**Instructions for the task**
Working from the listing below, pick each line containing the word "lines" and copy it.

**Input data**
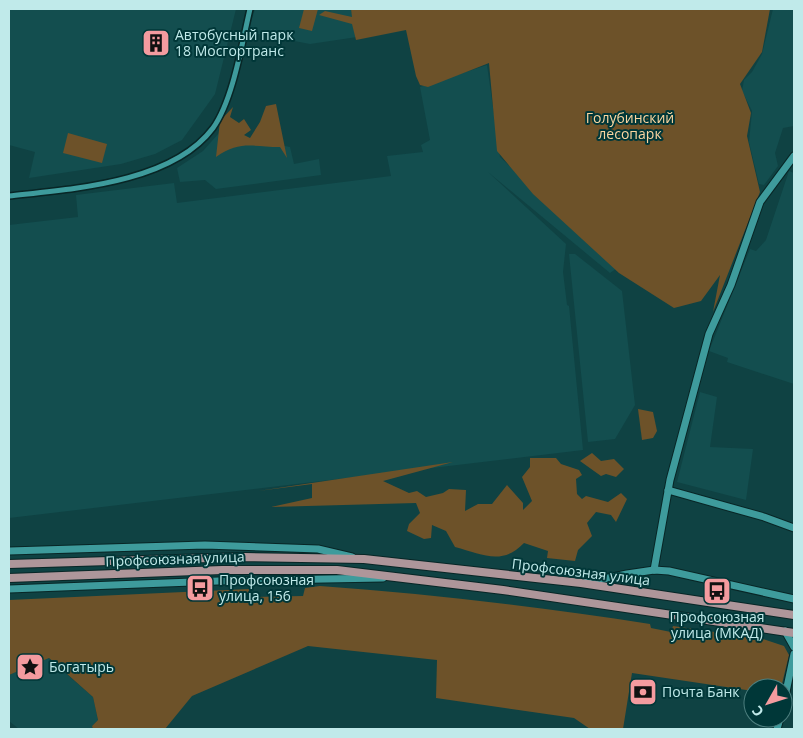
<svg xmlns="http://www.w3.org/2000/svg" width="803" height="738" font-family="'Open Sans',sans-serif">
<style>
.built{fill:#134e4f}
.green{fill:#6d5229}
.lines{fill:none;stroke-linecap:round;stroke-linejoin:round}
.street-casing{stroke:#082626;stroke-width:8}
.secondary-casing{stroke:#082626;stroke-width:9}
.primary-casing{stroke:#082626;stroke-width:10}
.street{stroke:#3e9b9c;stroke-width:5}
.secondary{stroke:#3e9b9c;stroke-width:7}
.primary{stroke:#ae969a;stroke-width:8}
.labels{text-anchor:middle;stroke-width:4;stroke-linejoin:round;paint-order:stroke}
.poi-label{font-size:14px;fill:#c0eaea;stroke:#003738;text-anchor:start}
.park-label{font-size:14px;fill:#fbd6a1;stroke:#003738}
.street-label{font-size:14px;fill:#c0eaea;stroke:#003738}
</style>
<rect width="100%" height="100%" fill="#0f4243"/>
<g class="built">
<polygon points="9,9 236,9 215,94 182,140 155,154 121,164 29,178 35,152 9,145"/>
<polygon points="255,9 351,9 357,37 310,44 248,32"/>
<polygon points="773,9 794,9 794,126 783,128 775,153 778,166 764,185 759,184 749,142 752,111 742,91 744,80 752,72 762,54"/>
<polygon points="487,65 500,157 617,268 610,273 488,172 566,244 563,272 567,305 569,306 583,450 9,518 9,225 78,217 76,195 174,183 177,203 391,176 387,156 423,152 421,145 430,140 420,87"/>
<polygon points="219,133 290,147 294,164 319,159 321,175 216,189 205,180 180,182 177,168 203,151"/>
<polygon points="789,171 794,173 794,384 727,362 728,358 709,351 750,249 756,251 766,240"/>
<polygon points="569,254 575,254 622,291 635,405 615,439 588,442"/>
<polygon points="700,392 717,397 710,447 753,449 746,500 677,482"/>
<polygon points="48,658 93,697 98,720 92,726 93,729 19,729 9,721 9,675"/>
</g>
<g class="green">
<polygon points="304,9 318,9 312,31 299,28"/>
<polygon points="351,9 770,9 762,52 740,84 751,113 747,136 760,192 713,312 720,275 701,301 674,308 619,273 533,194 497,151 489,63 428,87 420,85 416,76 406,30 356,40 352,24 319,15 325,11 352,17"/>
<path d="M276 104 287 158 280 147C253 147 240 140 216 157L220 121 233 107 230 117 239 123 244 119 251 130 244 135 250 138 260 122 266 106Z"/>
<polygon points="68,133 107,144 102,163 63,153"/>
<polygon points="638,409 653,412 657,431 653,438 642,440"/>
<polygon points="592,453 601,461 614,459 624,469 616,477 606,474 601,476 580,461"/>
<path d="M530 458H556L561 464 579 470 582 475 576 479 577 494 582 499 586 496 608 502 621 493 627 499 616 522 611 515 596 512 587 523 592 536 578 550 575 561 547 558 548 551 524 543C502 566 482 554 455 547L446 531 432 525 431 538 424 539 407 531 409 524 420 513 416 503 271 507 312 498V484L258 491 453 462 383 481 409 493 417 491 426 497 443 493 449 489 466 490 465 511 478 504H492L507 485 523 503V510L532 501 522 477 530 467Z"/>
<path d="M320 586C431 594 540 607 650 624L651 628 671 632 673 626 763 639 784 646 789 655 781 688H753V691L632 673 623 729H590L574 718 436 698 437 660 308 646 192 696 165 729H93L92 726 98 720 93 697 49 658 9 675V600L249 589V597L303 596 305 588Z"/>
</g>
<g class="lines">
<defs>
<path id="street" d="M9 196C72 189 172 183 213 128 233 100 242 43 250 9"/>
<g id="secondary">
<polyline points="668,490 764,517 794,528"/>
<polyline points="9,551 205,545 318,549 352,557"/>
<polyline points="654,570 670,480 709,334 731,285 760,202 794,156"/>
<polyline points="584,583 627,574 654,570 669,571 794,599"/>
<polyline points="9,589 218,581 383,578"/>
<polyline points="785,631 794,647"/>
<polyline points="783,706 794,654"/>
<polyline points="777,729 780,718"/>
</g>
<g id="primary">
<polyline points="9,564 244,557 364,559 581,583 794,615"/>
<polyline points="9,578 222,570 337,570 503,590 794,633"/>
</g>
</defs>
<use href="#street" class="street-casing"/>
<use href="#secondary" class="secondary-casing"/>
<use href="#primary" class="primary-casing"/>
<use href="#street" class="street"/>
<use href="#secondary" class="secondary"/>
<use href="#primary" class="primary"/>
</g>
<defs>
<symbol id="building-square" viewBox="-11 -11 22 22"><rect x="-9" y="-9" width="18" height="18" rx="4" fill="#f49b9f" stroke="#003738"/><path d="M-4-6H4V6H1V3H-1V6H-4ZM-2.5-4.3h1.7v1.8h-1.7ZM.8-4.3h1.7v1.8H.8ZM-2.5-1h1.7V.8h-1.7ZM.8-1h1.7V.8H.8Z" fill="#111"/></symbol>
<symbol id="bus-square" viewBox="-11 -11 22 22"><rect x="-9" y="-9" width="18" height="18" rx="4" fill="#f49b9f" stroke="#003738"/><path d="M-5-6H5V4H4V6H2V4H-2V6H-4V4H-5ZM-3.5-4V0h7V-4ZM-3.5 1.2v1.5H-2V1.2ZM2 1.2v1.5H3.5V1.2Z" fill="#111"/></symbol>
<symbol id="sight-square" viewBox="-11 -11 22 22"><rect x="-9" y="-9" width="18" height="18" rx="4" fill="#f49b9f" stroke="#003738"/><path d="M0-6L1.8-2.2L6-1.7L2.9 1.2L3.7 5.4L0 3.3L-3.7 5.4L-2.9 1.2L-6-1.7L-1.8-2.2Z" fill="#111"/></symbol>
<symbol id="bank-square" viewBox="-11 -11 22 22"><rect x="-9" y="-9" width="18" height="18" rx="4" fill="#f49b9f" stroke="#003738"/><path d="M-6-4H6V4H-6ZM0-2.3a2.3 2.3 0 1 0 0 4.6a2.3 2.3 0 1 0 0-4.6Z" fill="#111"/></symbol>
</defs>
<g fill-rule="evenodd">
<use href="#building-square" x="140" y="27" width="32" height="32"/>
<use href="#bus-square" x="184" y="572" width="32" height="32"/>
<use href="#bus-square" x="701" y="575" width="32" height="32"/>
<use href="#sight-square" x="14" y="651" width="32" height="32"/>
<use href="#bank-square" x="627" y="676" width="32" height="32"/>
</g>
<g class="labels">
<g class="poi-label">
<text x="175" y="40">Автобусный парк<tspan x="175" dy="16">18 Мосгортранс</tspan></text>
<text x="219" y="585">Профсоюзная<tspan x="219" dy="16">улица, 156</tspan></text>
<text x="717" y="622" text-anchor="middle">Профсоюзная<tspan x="717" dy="16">улица (МКАД)</tspan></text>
<text x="49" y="672">Богатырь</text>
<text x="662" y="697">Почта Банк</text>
</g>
<g class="park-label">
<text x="630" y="123">Голубинский<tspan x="630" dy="16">лесопарк</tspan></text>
</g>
<g class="street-label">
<text transform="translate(175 559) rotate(-2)" y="5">Профсоюзная улица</text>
<text transform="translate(581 572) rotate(7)" y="5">Профсоюзная улица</text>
</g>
</g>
<rect width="803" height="738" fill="none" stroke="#c0eaea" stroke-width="20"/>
<g transform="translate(768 703) rotate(231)"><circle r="24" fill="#003738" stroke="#4d7f7f"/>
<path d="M0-4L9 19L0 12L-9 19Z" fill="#f49b9f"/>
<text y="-8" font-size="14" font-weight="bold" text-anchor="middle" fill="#c0eaea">С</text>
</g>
</svg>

**Response to the exercise**
.lines{fill:none;stroke-linecap:round;stroke-linejoin:round}
<g class="lines">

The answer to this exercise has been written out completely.